In the second movement de Borah continued to show his magical touch, producing different timbres from both hands as if each was on a different instrument. Four French horns and two trumpets fortified a scintillating and passionate close. A brooding and questioning third movement Andante featured principal cellist David Berlin, with sensitive and searching piano entries finding the way through shadows and glimpses of light. One particularly long dark chord made a striking spiritual impact before Berlin’s cello joined de Borah’s sparkling piano trills leading to a full orchestral close. The final movement showed the great rapport between conductor and soloist, with pizzicato strings enhancing the soloist’s virtuosic flair and passionate expression in contrasting elaborate passages and buoyant dance rhythms.
This was an intelligent interpretation of a colossal concerto.
Following interval, the stage was reset, almost full to the brim with instruments, and a line of brass stretching full width of the stage for Korngold’s Symphony in F-sharp. Erich Korngold’s story is extraordinary. Greatly admired by Mahler and R. Strauss, his early recognition as an opera and cinematic orchestral composer suffered as a result of political developments and loss of public support in Austria. He found new life in Hollywood, USA, receiving major accolades, an Academy Award for a Best Original Score and nominations for his masterful and unique film scoring. His inventive, distinctly personal orchestration and innovative ideas set the benchmark for young cinematic composers to follow.

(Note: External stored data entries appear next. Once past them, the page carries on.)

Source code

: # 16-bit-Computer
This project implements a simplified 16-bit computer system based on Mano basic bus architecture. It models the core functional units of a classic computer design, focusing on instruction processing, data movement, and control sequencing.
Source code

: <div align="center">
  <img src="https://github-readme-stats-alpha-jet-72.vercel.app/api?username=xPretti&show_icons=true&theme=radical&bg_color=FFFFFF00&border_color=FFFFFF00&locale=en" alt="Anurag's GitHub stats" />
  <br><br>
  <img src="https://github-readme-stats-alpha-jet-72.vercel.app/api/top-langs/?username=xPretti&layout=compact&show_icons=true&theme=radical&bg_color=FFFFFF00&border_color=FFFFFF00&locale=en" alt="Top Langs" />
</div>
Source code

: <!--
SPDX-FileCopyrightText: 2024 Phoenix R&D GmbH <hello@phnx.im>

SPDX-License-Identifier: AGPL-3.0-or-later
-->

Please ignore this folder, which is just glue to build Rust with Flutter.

A lengthy work completed in 1953 (but not publicly performed till 1972), the Symphonyopens with accented chords and startling arhythmic punctuations, immediately creating nervous tension and high drama. In uncertain space, mournful solo instruments reveal themselves, clarinet first, then bassoon. Contrasting sections follow with moments of orchestral beauty from flute and sustained strings leading immediately to rising energy and further explosive blasts of two or three note themes. The second movement Scherzo showed the MSO’s excellent ensemble work, as sections skipped energetically, with piano, harp, celeste and timpani featured. Scenes and sections changed frequently, from flowing strings and celeste taking us first to calmer waters, then to intense crescendos and sombre, fatalistic recurring short punctuating themes. This was gripping and exciting orchestration. Sometimes a listener could wonder – where are these different sections leading to, where are these underlying deep pulses taking us? If the third movement spoke of Korngold’s desolate reflections of post war Austria, the fourth movement suggested his life-saving era in Hollywood with piccolo solo (Andrew Macleod) and bass drum giving a salute to America’s bold celebratory marching bands. References to opening themes and huge final chords led us to feel for Korngold’s hard-fought life with no glory. We were almost over-awed by Korngold’s personal and tragic story, and re-lived history with this freshly revived and most challenging emotional work. In final bows, Northey held the score aloft as a celebratory tribute. Bravo team MSO!
Photo supplied by the MSO.
Julie McErlain reviewed “Brahms and Korngold”, performed by the Melbourne Symphony Orchestra at Hamer Hall on March 31, 2022.